El día anterior a la llegada del frente de nieve, los funcionarios y los bomberos parpadearon en las pantallas de televisión, y detrás de ellos, en el fondo, como decoración, parpadearon sus automóviles con las luces encendidas. La población del país debió ver que el mecanismo estatal estaba en espera.

Y la primera nevada cayó temprano el lunes por la mañana. Tanto la segunda como la tercera ola de nieve, como estaba previsto. Ática estaba cubierta de nieve y los caminos estaban cubiertos de nieve. Miles de autos fueron bloqueados en Attiki Odos. Corcho salvaje en Katehaki. El centro estaba inusualmente libre. Las avenidas Mesogion y Kifisia se detuvieron. La avenida Vassilissis Sofias era un caos total. Problemas en la Avenida Poseidonos. La carretera nacional que se detuvo después de Metamorfosi es una pesadilla.

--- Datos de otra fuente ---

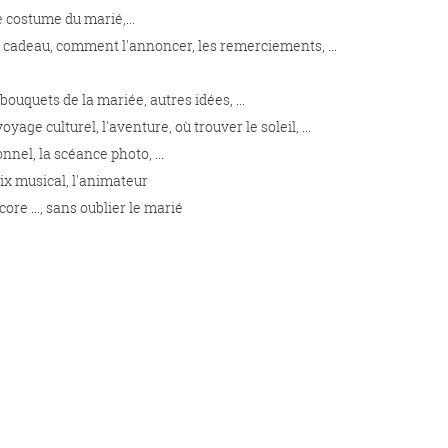
 le costume du marié,...
gros cadeau, comment l'annoncer, les remerciements, ...
 bouquets de la mariée, autres idées, ...
voyage culturel, l'aventure, où trouver le soleil, ...
sionnel, la scéance photo, ...
hoix musical, l'animateur
core ..., sans oublier le marié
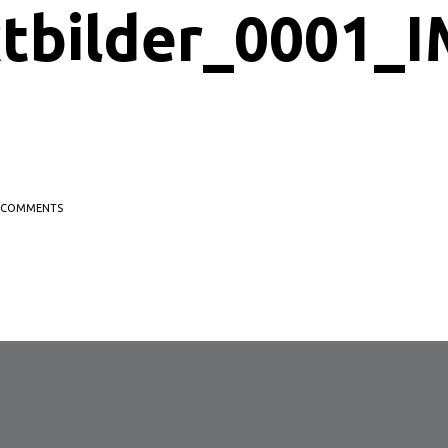
tbilder_0001_
COMMENTS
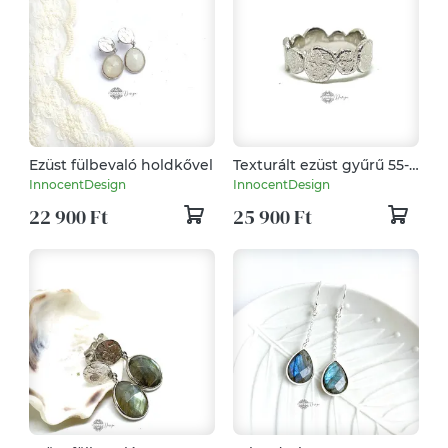
Ezüst fülbevaló holdkővel
Texturált ezüst gyűrű 55-
ös méretben
InnocentDesign
InnocentDesign
22 900 Ft
25 900 Ft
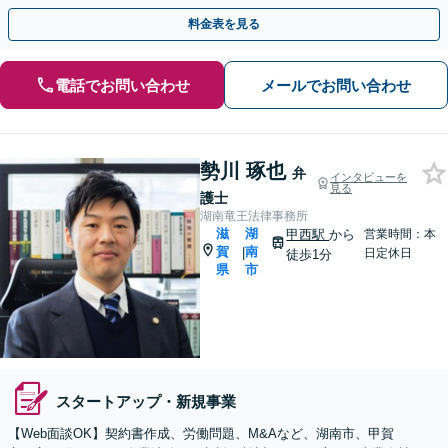
ト相談から顧問契約までお任せください【大津駅徒歩3分】
料金表を見る
電話でお問い合わせ
メールでお問い合わせ
勢川 琢也
弁
インタビューを
見る
護士
湖南竜王法律事務所
滋
湖
甲西駅
から
営業時間：本
賀
南
|
日定休日
徒歩1分
県
市
スタートアップ・新規事業
【Web面談OK】契約書作成、労働問題、M&Aなど、湖南市、甲賀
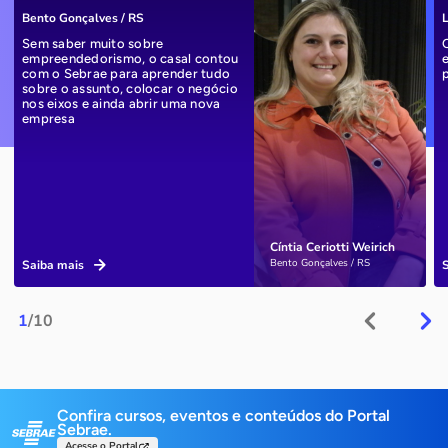
Bento Gonçalves / RS
L
Sem saber muito sobre
empreendedorismo, o casal contou
com o Sebrae para aprender tudo
sobre o assunto, colocar o negócio
nos eixos e ainda abrir uma nova
empresa
Cíntia Ceriotti Weirich
Bento Gonçalves / RS
Saiba mais
1
/10
Confira cursos, eventos e conteúdos do Portal
Sebrae.
Acesse o Portal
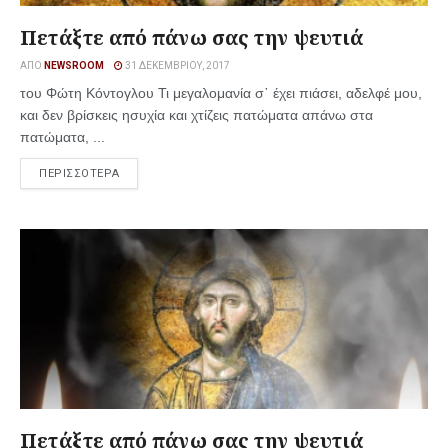
Πετάξτε από πάνω σας την ψευτιά
ΑΠΌ
NEWSROOM
31 ΔΕΚΕΜΒΡΊΟΥ, 2017
του Φώτη Κόντογλου Τι μεγαλομανία σ᾿ έχει πιάσει, αδελφέ μου,
και δεν βρίσκεις ησυχία και χτίζεις πατώματα απάνω στα
πατώματα, ...
ΠΕΡΙΣΣΟΤΕΡΑ
Πετάξτε από πάνω σας την ψευτιά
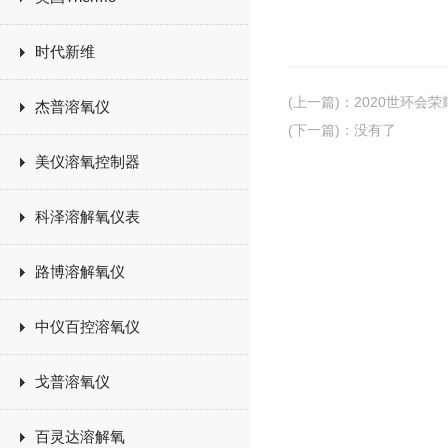
时代新维
(上一篇)
：
2020世环会
杰普溶氧仪
(下一篇)
：没有了
美仪溶氧控制器
科泽溶解氧仪表
路博溶解氧仪
中仪百控溶氧仪
戈普溶氧仪
百灵达溶解氧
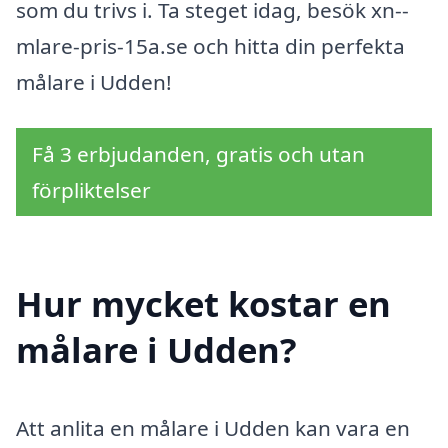
som du trivs i. Ta steget idag, besök xn--
mlare-pris-15a.se och hitta din perfekta
målare i Udden!
Få 3 erbjudanden, gratis och utan
förpliktelser
Hur mycket kostar en
målare i Udden?
Att anlita en målare i Udden kan vara en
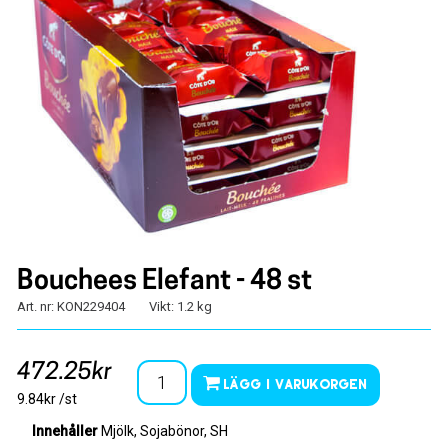
Bouchees Elefant - 48 st
Art. nr: KON229404
Vikt: 1.2 kg
472.25kr
Lägg i varukorgen
9.84kr /st
Innehåller
Mjölk, Sojabönor, SH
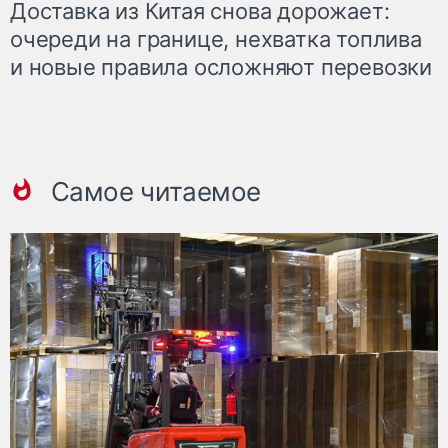
Доставка из Китая снова дорожает:
очереди на границе, нехватка топлива
и новые правила осложняют перевозки
Самое читаемое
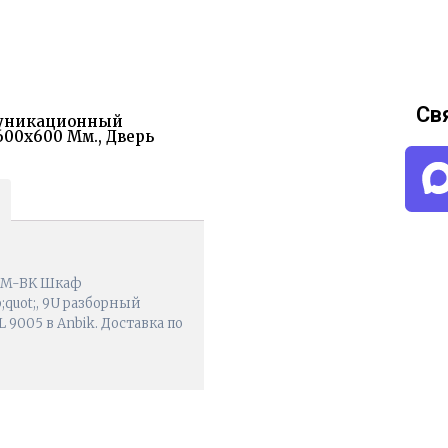
Св
муникационный
600х600 Мм., Дверь
0 M-BK Шкаф
uot;, 9U разборный
 9005 в Anbik. Доставка по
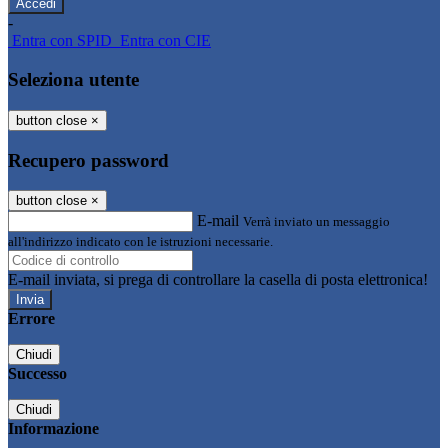
-
Entra con SPID
Entra con CIE
Seleziona utente
button close
×
Recupero password
button close
×
E-mail
Verrà inviato un messaggio
all'indirizzo indicato con le istruzioni necessarie.
E-mail inviata, si prega di controllare la casella di posta elettronica!
Errore
Chiudi
Successo
Chiudi
Informazione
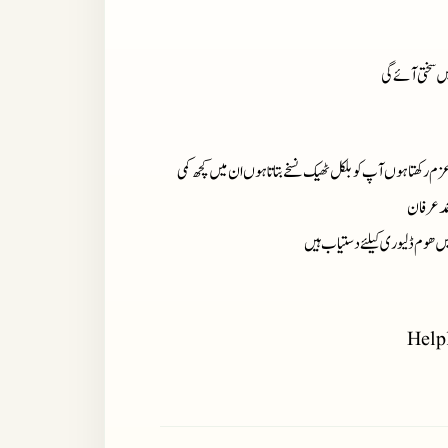
میں سختی آئے گی
زم رکھتا ہوں آپ کو بلکل ٹھیک نسخے بتاتا ہوں ان میں کچھ کمی
مد عرفان
میں ھوم ڈلیوری کیلئے دستیاب ہیں
Help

En definitiva, una nevada «esperada-inesperada» paralizó toda el área metropolitana. Ya sea lluvia, nieve o incendios, Ática está paralizada. El clima, los eventos extremos y quizás nuestra mala suerte suelen ser los culpables. Pero los ministros incompetentes, los funcionarios responsables y todos los que toman decisiones, los que gobiernan el país nunca tienen la culpa. Las responsabilidades en este punto se convierten en una pelota que se tiran unos a otros.

Increíblemente, el ministro responsable de la protección de los ciudadanos emitió un comunicado culpando a la empresa de gestión Attiki Odos por el caos y la incapacidad para hacer frente a la situación. Incluso exigió la oficina del fiscalpara que abra una causa penal contra la empresa «Por obstrucción al tráfico». La compañía también emitió un comunicado culpando a los ciudadanos que no tienen la experiencia necesaria para conducir en la nieve. Es decir, nosotros también tenemos la culpa. Maravilloso.

El Sr. Kostas Karamanlis, de la conocida dinastía gobernante, es el Ministro de Transporte. Es el responsable de las principales arterias del país. Desafortunadamente, no se parece en nada a su decidido tío. El Sr. Kostas Bakoyannis, también de la dinastía, es el alcalde de Atenas. Sabe colocar macetas donde no se necesitan y palmeras en tinas en el camino. También sabe dibujar bulevares y es muy pasar famoso dinero municipal. Él no sabe una sola cosa: cómo prevenir un colapso del tráfico en la primera nevada, en la primera tormenta fuerte o, en general, en cualquier caso no estándar.

Lo sabían todo antes. Han sido informados. Podrían haberlo impedido. Pero no lo hicieron. Su impotencia e incompetencia es evidente. Como antes, no pudieron aplicar medidas obvias que sus colegas en otras ciudades y países habían elaborado cientos de veces. Al igual que en verano, durante los incendios no se introdujeron medidas que pudieran corregir la situación o paliarla significativamente.